Bomba.
Esta es la historia de algunas bombas que, al estallar, cambiaron la vida de la gente, cambiaron a la gente misma.
Había estallado la paz pero el eco del sonido de las bombas seguía retumbando en las calles del pueblo y en las cabezas de sus gentes; caminaban como quien vive con la nube de polvo y desconcierto que sucede a la explosión envolviendo sus pensamientos, ahora ya no tenían miedo, tampoco fuerzas ni ilusión alguna, no sentían nada… solo hambre y el sonido de la bomba grabado a fuego en sus recuerdos porque tras la explosión no quedó nadie, no quedó nada, ni tan siquiera ellos, los supervivientes.
Con el paso del tiempo y la vida el eco de las bombas se fue apagando, los edificios derruídos se fueron reconstruyendo y la gente aprendió a pintarse una sonrisa en la cara como si sintiera algo más que nada; nada era cierto ni tampoco mentira, solo llenaban el vacío de su vida, el inmenso agujero negro que la bomba había abierto en su interior, con lo que tenían a mano, con lo que los otros esperaban, con algo, lo que quiera que fuera o fuese algo.

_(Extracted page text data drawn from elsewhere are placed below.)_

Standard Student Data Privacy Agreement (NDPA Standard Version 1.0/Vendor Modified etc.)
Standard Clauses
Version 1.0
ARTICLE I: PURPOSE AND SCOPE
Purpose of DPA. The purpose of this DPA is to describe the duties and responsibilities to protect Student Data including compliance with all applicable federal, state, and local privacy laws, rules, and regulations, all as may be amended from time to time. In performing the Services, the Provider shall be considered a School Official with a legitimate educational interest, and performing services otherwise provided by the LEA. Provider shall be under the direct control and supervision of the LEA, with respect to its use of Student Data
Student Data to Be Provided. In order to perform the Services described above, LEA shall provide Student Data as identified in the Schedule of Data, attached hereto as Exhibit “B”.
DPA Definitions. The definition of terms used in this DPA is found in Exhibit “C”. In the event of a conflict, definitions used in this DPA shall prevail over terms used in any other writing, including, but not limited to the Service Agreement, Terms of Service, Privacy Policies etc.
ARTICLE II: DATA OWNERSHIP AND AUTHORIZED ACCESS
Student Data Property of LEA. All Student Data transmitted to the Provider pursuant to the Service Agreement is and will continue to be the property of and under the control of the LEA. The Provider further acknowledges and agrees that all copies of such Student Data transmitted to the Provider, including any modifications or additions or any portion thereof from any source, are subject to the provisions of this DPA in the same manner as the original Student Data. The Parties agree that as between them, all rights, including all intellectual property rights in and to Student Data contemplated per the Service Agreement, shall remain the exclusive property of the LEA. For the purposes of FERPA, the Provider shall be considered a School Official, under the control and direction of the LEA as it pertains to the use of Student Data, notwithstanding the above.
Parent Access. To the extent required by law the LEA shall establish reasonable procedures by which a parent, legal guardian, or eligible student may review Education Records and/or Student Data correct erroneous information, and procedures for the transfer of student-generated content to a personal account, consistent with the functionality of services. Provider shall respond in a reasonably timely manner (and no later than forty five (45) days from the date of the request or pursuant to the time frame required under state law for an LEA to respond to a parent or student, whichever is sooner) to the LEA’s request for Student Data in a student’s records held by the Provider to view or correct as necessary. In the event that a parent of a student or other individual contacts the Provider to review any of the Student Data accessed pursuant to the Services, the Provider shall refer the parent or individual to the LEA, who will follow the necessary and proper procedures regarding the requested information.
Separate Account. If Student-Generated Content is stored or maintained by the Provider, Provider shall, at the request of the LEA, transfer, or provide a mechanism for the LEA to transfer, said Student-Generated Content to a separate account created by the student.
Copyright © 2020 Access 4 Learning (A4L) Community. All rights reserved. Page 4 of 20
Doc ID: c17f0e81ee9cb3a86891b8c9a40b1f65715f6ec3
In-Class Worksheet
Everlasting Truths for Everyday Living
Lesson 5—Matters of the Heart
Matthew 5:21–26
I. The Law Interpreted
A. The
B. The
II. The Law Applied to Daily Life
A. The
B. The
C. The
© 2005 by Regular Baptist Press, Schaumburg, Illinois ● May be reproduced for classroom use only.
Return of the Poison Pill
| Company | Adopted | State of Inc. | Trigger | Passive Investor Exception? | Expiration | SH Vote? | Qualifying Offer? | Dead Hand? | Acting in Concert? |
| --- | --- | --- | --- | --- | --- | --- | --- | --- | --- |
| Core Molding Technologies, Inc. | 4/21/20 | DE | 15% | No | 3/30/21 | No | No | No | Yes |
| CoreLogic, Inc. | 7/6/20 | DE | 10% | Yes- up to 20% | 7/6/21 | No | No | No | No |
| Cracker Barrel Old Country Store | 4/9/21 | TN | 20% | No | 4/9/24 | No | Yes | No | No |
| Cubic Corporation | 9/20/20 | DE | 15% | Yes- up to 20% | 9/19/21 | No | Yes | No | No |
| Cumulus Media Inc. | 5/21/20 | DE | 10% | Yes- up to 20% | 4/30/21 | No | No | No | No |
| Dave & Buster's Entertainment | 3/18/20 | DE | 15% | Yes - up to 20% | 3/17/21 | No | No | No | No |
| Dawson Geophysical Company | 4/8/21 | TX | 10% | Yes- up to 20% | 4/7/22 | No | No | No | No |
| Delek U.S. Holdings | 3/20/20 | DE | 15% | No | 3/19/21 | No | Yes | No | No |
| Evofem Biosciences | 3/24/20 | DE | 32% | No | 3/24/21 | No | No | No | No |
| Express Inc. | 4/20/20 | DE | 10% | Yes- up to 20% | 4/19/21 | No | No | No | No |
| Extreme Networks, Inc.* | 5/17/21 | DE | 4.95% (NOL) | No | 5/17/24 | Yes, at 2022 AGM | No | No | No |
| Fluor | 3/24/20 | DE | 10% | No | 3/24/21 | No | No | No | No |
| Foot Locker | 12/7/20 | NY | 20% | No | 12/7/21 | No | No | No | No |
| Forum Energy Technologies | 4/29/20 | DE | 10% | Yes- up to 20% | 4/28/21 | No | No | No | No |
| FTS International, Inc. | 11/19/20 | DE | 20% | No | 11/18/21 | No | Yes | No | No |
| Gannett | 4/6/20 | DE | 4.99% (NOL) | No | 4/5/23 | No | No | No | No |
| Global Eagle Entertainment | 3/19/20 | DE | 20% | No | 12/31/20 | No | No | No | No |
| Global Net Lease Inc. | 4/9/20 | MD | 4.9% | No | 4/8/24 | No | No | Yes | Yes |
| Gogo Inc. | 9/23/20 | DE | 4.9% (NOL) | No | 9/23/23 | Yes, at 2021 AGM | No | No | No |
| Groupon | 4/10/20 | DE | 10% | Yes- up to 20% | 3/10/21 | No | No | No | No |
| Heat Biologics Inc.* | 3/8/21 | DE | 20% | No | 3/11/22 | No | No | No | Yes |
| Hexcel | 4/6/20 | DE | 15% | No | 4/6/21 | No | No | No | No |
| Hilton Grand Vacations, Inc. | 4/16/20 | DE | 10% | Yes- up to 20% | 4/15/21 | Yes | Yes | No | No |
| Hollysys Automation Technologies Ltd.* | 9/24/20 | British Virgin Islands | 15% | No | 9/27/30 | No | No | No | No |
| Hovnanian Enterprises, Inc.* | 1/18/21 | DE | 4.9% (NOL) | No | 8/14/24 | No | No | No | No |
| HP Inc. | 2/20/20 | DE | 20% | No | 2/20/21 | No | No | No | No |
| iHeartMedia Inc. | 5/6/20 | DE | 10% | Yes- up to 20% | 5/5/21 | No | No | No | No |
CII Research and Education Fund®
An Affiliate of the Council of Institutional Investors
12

Y así se pasaban los años, así el niño descalzo y con el pantalón roto que lleno de polvo y de nada había vuelto al pueblo días después de la explosión se había convertido en un joven guapo y vacío, en un hombre tranquilo y apático, en un anciano de mirada serena y hueca… salvo cuando oía a sus nietos reir a carcajada limpia y gritar –¡es la bomba!-; entonces sentía un terrible escalofrío recorriendo su espalda, entonces la nada que había quedado de su vida tras la bomba volvía a abrir el agujero negro de su alma que había tratado de rellenar a lo largo y ancho de toda su vida, entonces miraba a sus nietos y pensaba –¡insensatos!-.
La bomba se había llevado a sus padres y a su hermano, había destruido su casa y su alegría, lo había dejado con los años que caben en una mano y ruido eterno de la explosión, era el fin del mundo, un fin del mundo al que, decían, había sobrevivido de milagro pero el día de los entierros, cuando el cura hablaba del funeral de cuerpo presente era él quien se sentía solo de cuerpo presente, su alma se había ido con sus muertos.
Había tratado de resucitar su alma llenando que agujero negro que le había quedado en su lugar, se sentía sereno porque había logrado ser un buen hombre y un buen padre, porque había logrado acallar los fantasmas que despertaban su odio, su rabia y su ira y había, en cierto modo, amado. Pero había una palabra que no soportaba, era la palabra maldita que habría su particular caja de los truenos. Bomba.
Pero un día su hija llegó a casa llevando de la mano al menor de sus nietos. Se llamaba Rodrigo, como él, y le dijo nada más verlo –¡ya tengo la bomba abuelo!-. El anciano miró al rostro sonriente de su hija y supo que no solo había logrado guardar para sí el vacío que sentía, también su pavor por las bombas. Se mareó ligeramente y se acomodó en su sillón orejero esperando que alguien le explicara aquellas sonrisas, aquella bomba… porque él sólo había conocido dos bombas y ambas le habían borrado la sonrisa: la que se lo había robado todo y la que había lanzado el médico de la familia sobre ellos unos meses antes al desvelar el diagnóstico del más pequeño de sus nietos. Era diabético.
El pequeño se acercó al abuelo, se levantó el jersey y le enseñó un pequeño aparato que llevaba engachado al cinturón y unido a su cuerpo por un pequeño cateter; –¿ves abuelo?– le dijo –ya es como si no tuviera diabetes, esta cosa hace como si fuera el pancreas ese que se me ha roto y ya no tengo que estar pinchándome todo el rato ni nada ¡es la bomba!-. Su abuelo lo miraba perplejo –es la bomba, sí– apostilló su hija –la bomba de insulina pero Rodri, cariño, recuerda lo que te ha dicho Pilar: la bomba es obediente, no inteligente-. El pequeño se bajó el jersey sonriendo y respondió a su madre –ya, ya lo sé pero no importa, seguro que pronto hacen una smart bomba como los smart phones y si no la hacen la haré yo cuando sea mayor y ya está-.
Rodrigo vio a su nieto salir corriendo del salón para irse a jugar con sus amigos, feliz como hacía mucho tiempo que no lo veía, miró a su hija y vio emoción y esperanza en sus ojos como no había visto desde hacía años y por primera vez en su vida comprendió y sintió que las bombas podían ser para bien. Derramó una lágrima que su hija secó con un beso confortándolo también con un abrazo –estará bien– le dijo –verás que sí, estará bien-.